Wednesday Write #52: Coming Out Of My Writer’s Cave
Note to Brilliant readers: One year from now, my book Brilliant: The Science of How We Get Smarter will be published. Each Wednesday between now and then I’ll be posting here on my blog about the writing and publishing process—a kind of behind-the-scenes look at the journey of a book from manuscript to publication. I’ve labeled this first post number 52 because I’ll be counting down each week from 52 to (gulp) 0, Pub Day. As the manuscript of Brilliant becomes a book, I’d like to take you along—and I’d love to hear your comments and suggestions as we go.—Annie
Brilliant is my third book, but it’s the first one I’ve written in public.
As I wrote my first book (The Cult of Personality, a cultural history and scientific critique of personality testing) and my second book (Origins, an exploration of the science of prenatal influences), I didn’t show much of my works-in-progress to others. When I say “much” I really mean this: I shared barely a single word or idea with anyone other than my editor, until all those words and ideas were actually sitting on a shelf in the bookstore. Because of a combination of perfectionism, insecurity and techno-ignorance, I felt more comfortable isolating myself in what I came to think of as my writer’s cave, hiding away until I was absolutely ready to come out.
There were some upsides to my authorial hoarding. It enabled a complete, almost monk-like immersion in the activity of writing. It protected me from criticism that might have quashed some still-emerging, still-delicate idea. And it gave me a sense of control over a process that, as a first-time author (and even as a second-time author), frankly scared me to death.
But there were some major downsides, too, which I began to recognize as soon as my books were published. People would come up to me after a reading or signing and say, “That chapter reminded me of an interesting study I once read that found . . . ” or, “Have you run across the work of . . . ?” or even, “I think you’re wrong, and here’s why.” All these contributions and challenges, I realized, would have greatly enriched my writing—but by then it was too late.
So when I started working on Brilliant three years ago, I resolved to do things differently. Between 2002, when I signed the contract for my first book, and 2010, when I signed on to write Brilliant, many new channels for interacting with readers had come online. The problem was, I didn’t know how to use them—not even the most basic ones. I didn’t have a blog; I didn’t have a Twitter handle; I didn’t even have (believe it or not) a Facebook account. All I had was one of those sad, static “author websites,” the kind that no one, even the author herself, ever visits.
I faced a steep learning curve. I was helped on the climb by writer friends who’d already begun inviting readers into the process of creating their books. Gretchen Rubin, author of The Happiness Project and Happier At Home, was a particular inspiration. I loved the way she shared, so openly and with genuine enthusiasm, the latest thing she’d read or thought about. Her approach should reassure those writers (I was one) who fear that reaching out to readers will come off as self-promotion. Gretchen’s posts aren’t advertisements; they’re acts of generosity.
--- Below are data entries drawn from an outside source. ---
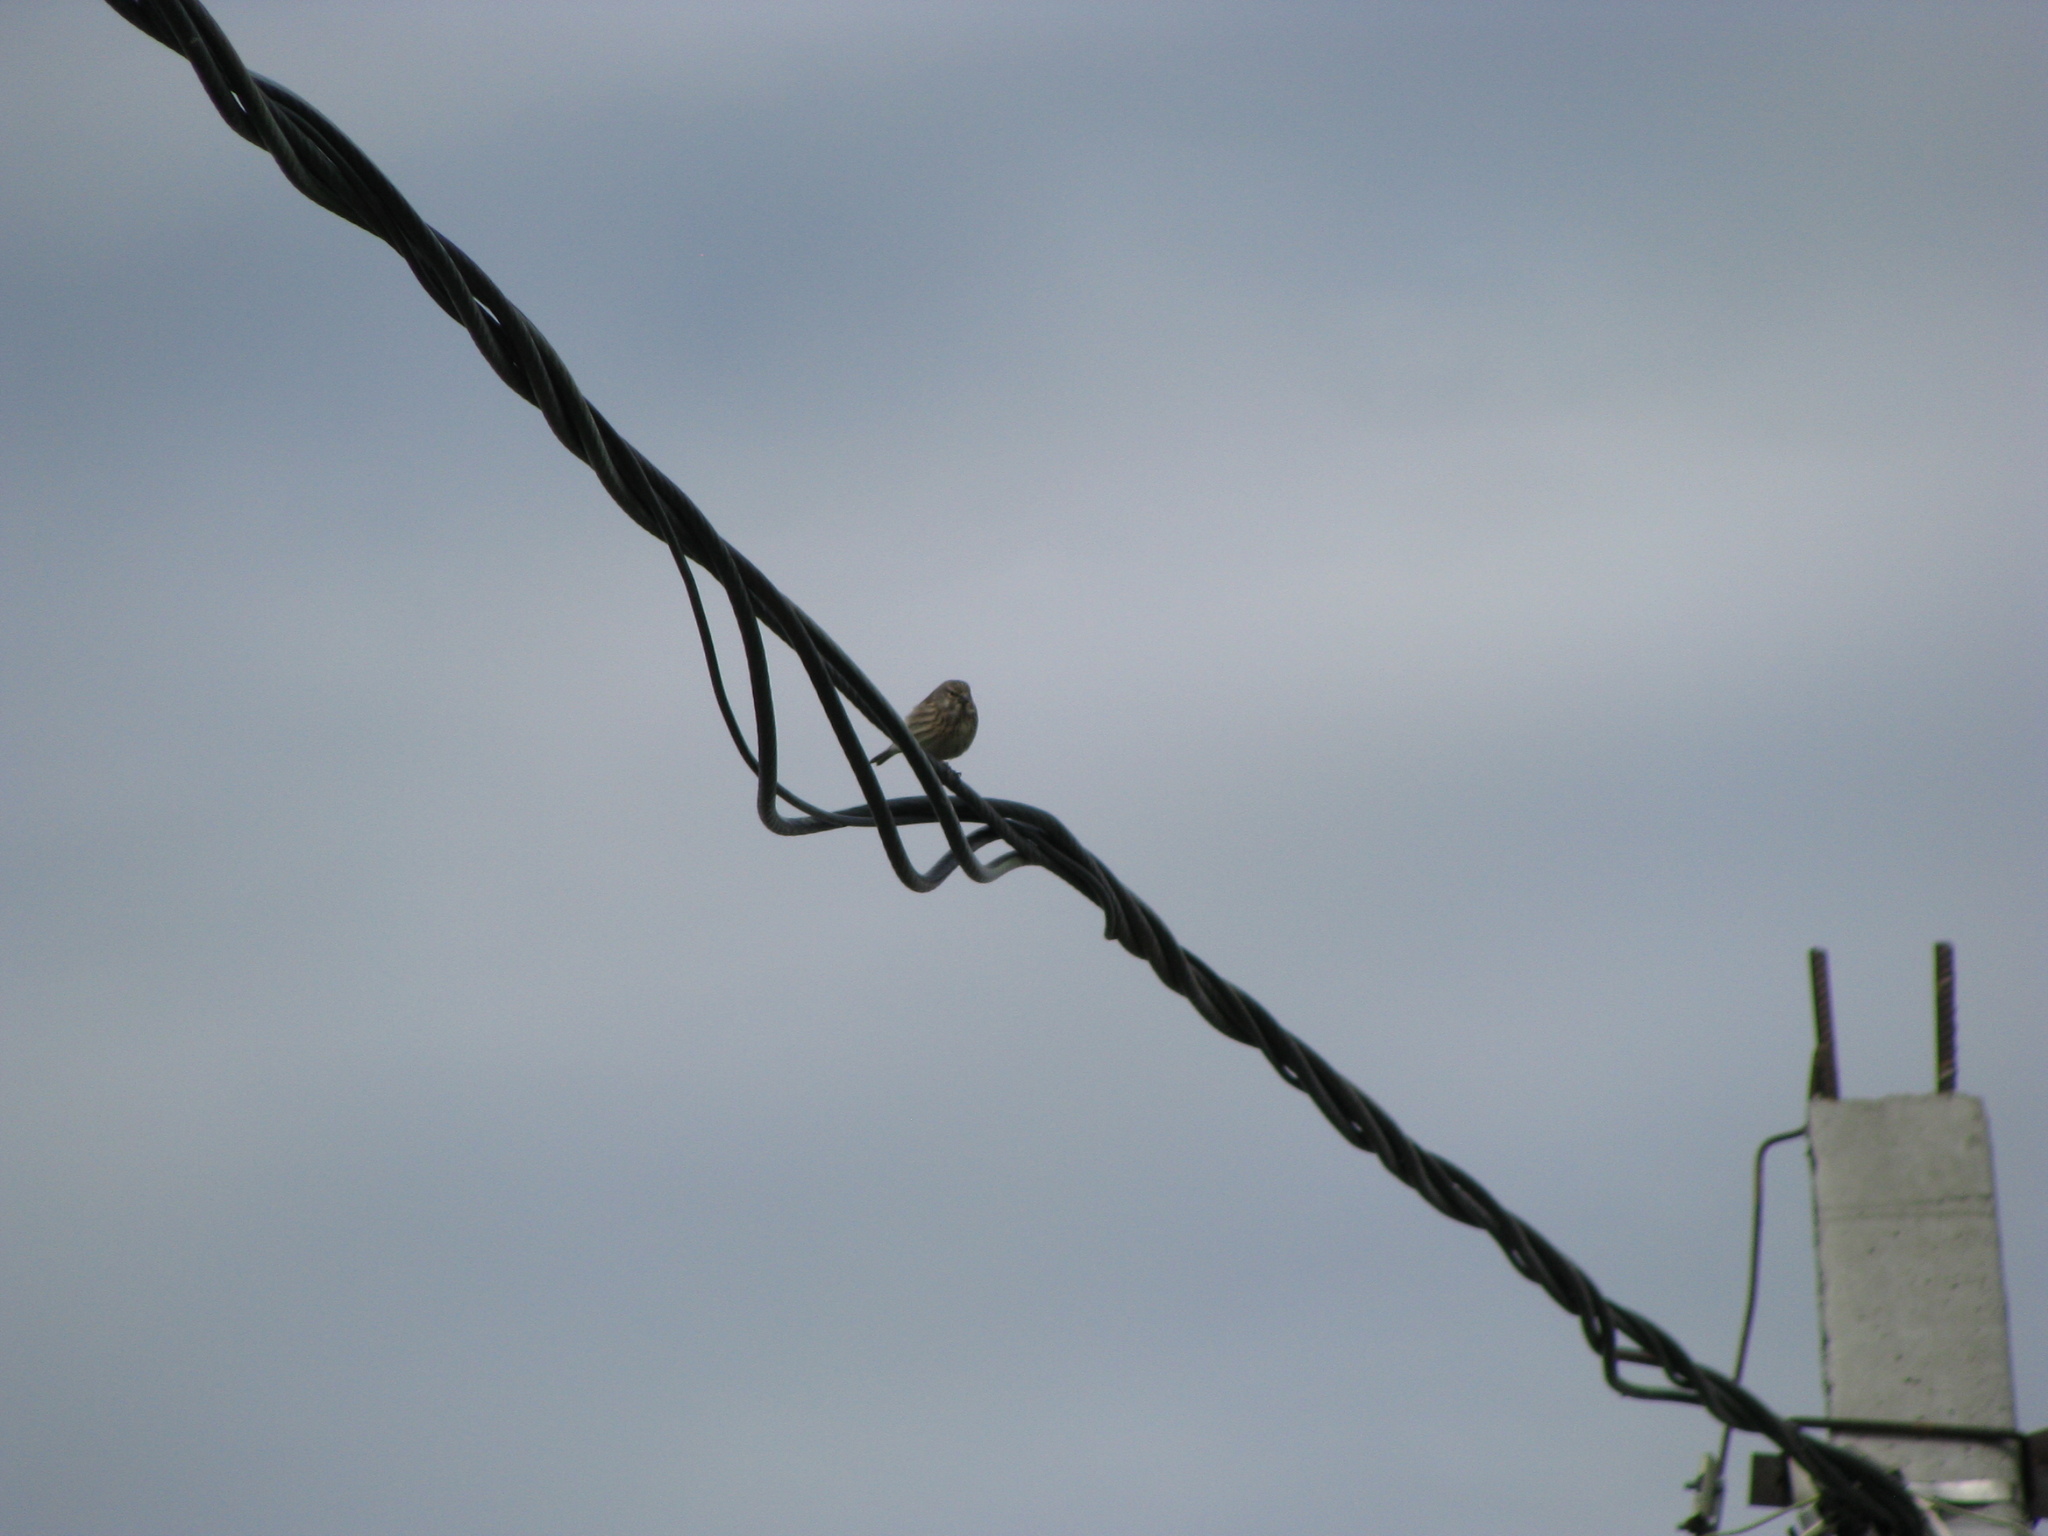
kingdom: Animalia
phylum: Chordata
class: Aves
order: Passeriformes
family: Fringillidae
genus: Linaria
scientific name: Linaria cannabina
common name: Common linnet
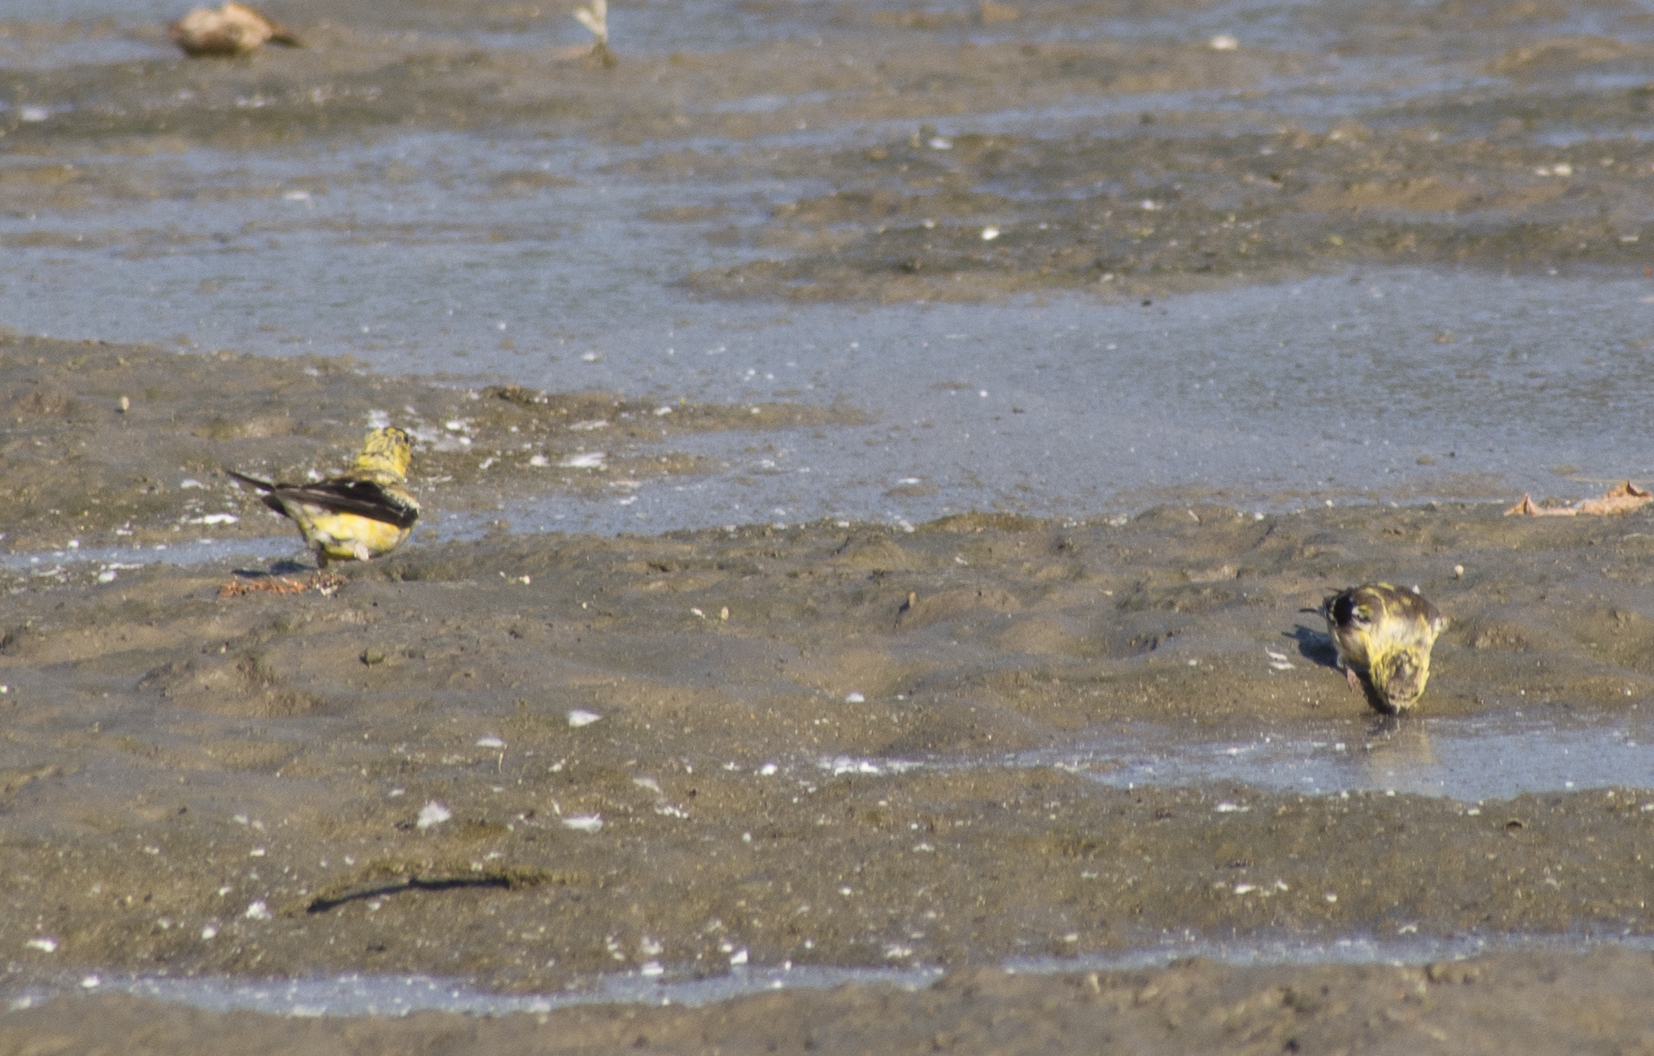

I often hear two other objections from writers about sharing a book-in-progress with readers. The first is that you’re effectively scooping yourself, giving away your best material for free. Better to keep all those ideas and insights to yourself, lest readers get tired of you before your book even comes out. This worry seems to me unwarranted. The more writers share of their work (presuming the work is good), the more of it we readers want to see.
The second objection is that all that blogging, Tweeting, Facebook posting and public speaking takes time, time that could be devoted to writing. I can’t argue with that one. Participating in the public conversation does take time—but it is, in my view, indisputably time well spent. My readers have helped me refine my ideas, rethink my assumptions, tighten up my prose and take more care with my characterizations. And isn’t having a voice in debates that matter the reason why writers write in the first place? It’s just that the book is no longer the only forum for writers’ voices anymore. The book’s singular status has changed; now we can interact with readers in so many more fluid and dynamic ways.
The expectations readers hold of writers have changed, too. Readers want to know what their favorite writers are reading and thinking about; they want to question, challenge, and correct writers; they want to offer writers their support and encouragement. It’s that last part that has surprised me the most, and made me grateful I took the plunge. Every day—every day—I get emails from readers telling me that what I’m writing about interests them, matters to them, has made them think or act in a different way.
These kinds of messages are a lifeline to a writer working on a long-term project—a regular reminder of why I’m working, what it’s all for. I remember one day in particular, one of those awful days in the life of a writer when nothing is coming together and the whole project seems hopeless. My email program dinged, and eager for a distraction from my despair, I opened the new message. Some clairvoyant reader had written me a note that was just a few words long: “Keep going. You’re on to something.”
I did keep going, and the project did come together, and I give that reader—all my readers—a lot of the credit. Much editing, fact-checking, and proofreading still lie ahead. But in this post, the first step on a long trip, I want to send a brief message of my own to the readers who have made writing a book so much more interesting, stimulating, and fun this time around: thank you, thank you, thank you.